A question to be asked

Has any U.S. president ever committed himself this thoroughly and damaged himself so much for the sake of so egregious an idea?

- Comments -

Roger writes:

Yes, George W. Bush. His policy of trying to “democratize” ( having head counting elections in) the Mideast which so far has resulted in the creation of one terrorist state and two states based on sharia law, is at least a close second. The unrealistic democratization goals in Iraq and the failure from the beginning to forcefully stop the malevolent influence there of Iran and Syria has resulted in an unwinnable situation and a quagmire that has also thoroughly damaged this president’s support with the public.

Scott writes:

Another example would be Wilson’s vigorous campaign for US entry into the League of Nations. Anti-League Senators cautioned that the League would compromise American sovereignty. Among the American people, there was obviously no enthusiasm for further foreign entanglement in the wake of a very bloody war that brought no tangible benefits. Wilson’s marginal popularity in the wake of victory all but vanished.

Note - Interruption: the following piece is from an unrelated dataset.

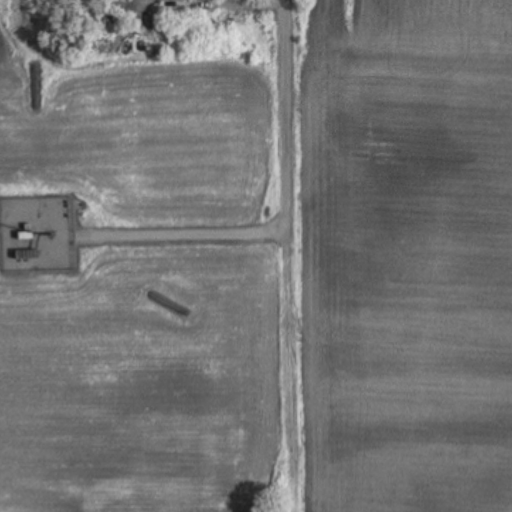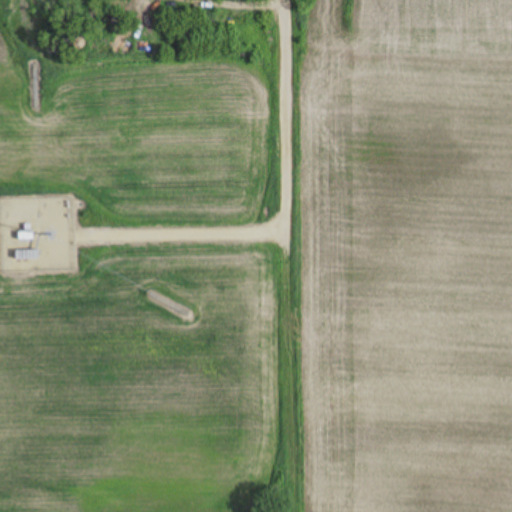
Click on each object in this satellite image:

I think that the League was a bad idea then, just as the UN is a bad idea today. The sovereignty arguments have come true: The US feels it can’t take defensive actions against a belligerent without getting the “say so” from the UN.


I had forgotten about that, the most famous instance in U.S. history of a president stubbornly fighting for something the country didn’t want, and refusing even a sensible compromise (i.e., consenting to remove the plank that committed the U.S. to go to war if any member nation were attacked).